Seahorses' claim to fame in the animal kingdom has been that the male has the unique ability to give birth. But when it comes to the pregnancies, it turns out they have more in common with humans than experts previously thought. A study published Tuesday in the journal Molecular Biology and Evolution has answered questions about the seahorse gestation period that have largely remained a mystery.
Researchers from the University of Sydney have found that male seahorses do more than carry the babies -- playing a major role in providing nutriment to their embryos, much like human mothers.
"Surprisingly, seahorse dads do a lot of the same things human moms do," said Dr. Camilla Whittington, a professor at the university's School of Biological Sciences.
The research revealed that male seahorses are able to deliver nutrients to the embryos, particularly energy-rich lipids, and calcium, which enables the development of the embryo's skeleton. Researchers believe that it is likely that the nutrients are secreted in the male's brood pouch and then absorbed by embryos.

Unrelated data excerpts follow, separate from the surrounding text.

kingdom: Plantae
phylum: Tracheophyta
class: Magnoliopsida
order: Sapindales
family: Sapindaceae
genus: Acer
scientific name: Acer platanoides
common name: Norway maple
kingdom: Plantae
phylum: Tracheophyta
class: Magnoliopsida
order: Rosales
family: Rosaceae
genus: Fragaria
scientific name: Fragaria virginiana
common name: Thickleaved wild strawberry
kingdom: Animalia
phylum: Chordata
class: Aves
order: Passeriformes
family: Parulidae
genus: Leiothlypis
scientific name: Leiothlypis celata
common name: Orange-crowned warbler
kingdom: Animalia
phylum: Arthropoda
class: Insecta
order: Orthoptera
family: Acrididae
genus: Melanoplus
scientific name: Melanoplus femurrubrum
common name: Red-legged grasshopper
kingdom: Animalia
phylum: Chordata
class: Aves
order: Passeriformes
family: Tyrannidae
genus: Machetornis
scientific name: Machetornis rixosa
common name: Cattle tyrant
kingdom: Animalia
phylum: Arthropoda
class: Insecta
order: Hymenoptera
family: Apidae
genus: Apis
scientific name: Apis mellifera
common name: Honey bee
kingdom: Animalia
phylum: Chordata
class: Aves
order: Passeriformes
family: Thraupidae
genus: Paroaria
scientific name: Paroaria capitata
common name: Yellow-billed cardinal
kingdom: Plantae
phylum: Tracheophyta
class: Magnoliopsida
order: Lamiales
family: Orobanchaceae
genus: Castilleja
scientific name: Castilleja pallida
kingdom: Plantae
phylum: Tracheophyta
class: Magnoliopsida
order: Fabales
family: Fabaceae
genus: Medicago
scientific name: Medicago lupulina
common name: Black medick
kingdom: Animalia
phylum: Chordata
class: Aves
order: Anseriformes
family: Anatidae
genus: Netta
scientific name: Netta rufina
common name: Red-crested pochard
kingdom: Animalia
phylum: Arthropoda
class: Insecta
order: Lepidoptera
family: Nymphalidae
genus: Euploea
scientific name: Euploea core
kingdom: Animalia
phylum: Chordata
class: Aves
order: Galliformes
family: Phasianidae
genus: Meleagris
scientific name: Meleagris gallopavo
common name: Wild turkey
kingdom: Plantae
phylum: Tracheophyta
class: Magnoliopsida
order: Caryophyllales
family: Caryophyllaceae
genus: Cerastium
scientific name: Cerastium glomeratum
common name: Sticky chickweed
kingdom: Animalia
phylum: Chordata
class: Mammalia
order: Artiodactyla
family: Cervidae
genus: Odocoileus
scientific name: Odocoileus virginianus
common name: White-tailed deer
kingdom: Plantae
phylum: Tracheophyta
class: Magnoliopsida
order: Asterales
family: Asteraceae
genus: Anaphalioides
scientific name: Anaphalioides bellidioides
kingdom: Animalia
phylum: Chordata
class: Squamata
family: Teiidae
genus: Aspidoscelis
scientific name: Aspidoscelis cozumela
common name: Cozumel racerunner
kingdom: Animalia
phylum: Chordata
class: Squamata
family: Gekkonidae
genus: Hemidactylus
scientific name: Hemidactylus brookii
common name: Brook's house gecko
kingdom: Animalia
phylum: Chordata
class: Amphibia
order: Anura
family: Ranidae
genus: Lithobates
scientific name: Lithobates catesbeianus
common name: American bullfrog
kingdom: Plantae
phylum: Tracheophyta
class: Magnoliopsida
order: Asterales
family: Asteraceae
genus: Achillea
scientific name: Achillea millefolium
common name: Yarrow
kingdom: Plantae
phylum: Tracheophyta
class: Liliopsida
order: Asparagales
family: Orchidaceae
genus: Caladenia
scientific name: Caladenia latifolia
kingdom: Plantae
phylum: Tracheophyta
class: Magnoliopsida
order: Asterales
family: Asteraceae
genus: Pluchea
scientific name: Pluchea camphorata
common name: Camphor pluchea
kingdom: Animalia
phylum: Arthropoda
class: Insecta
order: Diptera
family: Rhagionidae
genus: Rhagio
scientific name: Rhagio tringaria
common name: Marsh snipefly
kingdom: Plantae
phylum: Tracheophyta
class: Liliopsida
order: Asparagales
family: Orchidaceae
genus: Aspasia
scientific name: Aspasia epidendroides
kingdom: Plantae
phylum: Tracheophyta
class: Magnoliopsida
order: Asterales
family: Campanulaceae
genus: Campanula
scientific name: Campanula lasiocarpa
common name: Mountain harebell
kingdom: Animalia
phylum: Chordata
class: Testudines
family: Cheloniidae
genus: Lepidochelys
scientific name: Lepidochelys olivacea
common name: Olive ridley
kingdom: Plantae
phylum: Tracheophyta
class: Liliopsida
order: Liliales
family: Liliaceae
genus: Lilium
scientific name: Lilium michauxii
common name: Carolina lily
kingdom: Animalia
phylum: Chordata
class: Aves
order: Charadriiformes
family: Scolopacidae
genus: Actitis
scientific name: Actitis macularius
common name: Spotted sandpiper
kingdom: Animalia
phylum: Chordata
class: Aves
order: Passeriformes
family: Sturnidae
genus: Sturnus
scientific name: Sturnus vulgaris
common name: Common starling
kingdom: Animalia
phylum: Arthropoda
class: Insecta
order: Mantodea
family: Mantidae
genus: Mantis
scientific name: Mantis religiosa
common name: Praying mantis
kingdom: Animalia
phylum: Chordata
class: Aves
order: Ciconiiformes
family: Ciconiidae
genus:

"Seahorse babies get a lot of nutrients via the egg yolk provided by their mothers, but the pouch of the fathers has also evolved to meet the complex challenges of providing additional nutrients and immunological protection, and ensuring gas exchange and waste removal," Whittington said.
Male seahorses' gene expression during the pregnancy also parallels that of humans, the study found. Researchers looked at samples from the male's brood pouches in what was the first gene sequencing study of its kind to determine how genes changed throughout seahorse gestation.
"Regardless of your species, pregnancy presents a number of complex challenges, like ensuring you can provide oxygen and nutrients to your embryos," Whittington said. "We have evolved independently to meet these challenges, but our research suggests that even distantly related animals use similar genes to manage pregnancy and produce healthy offspring."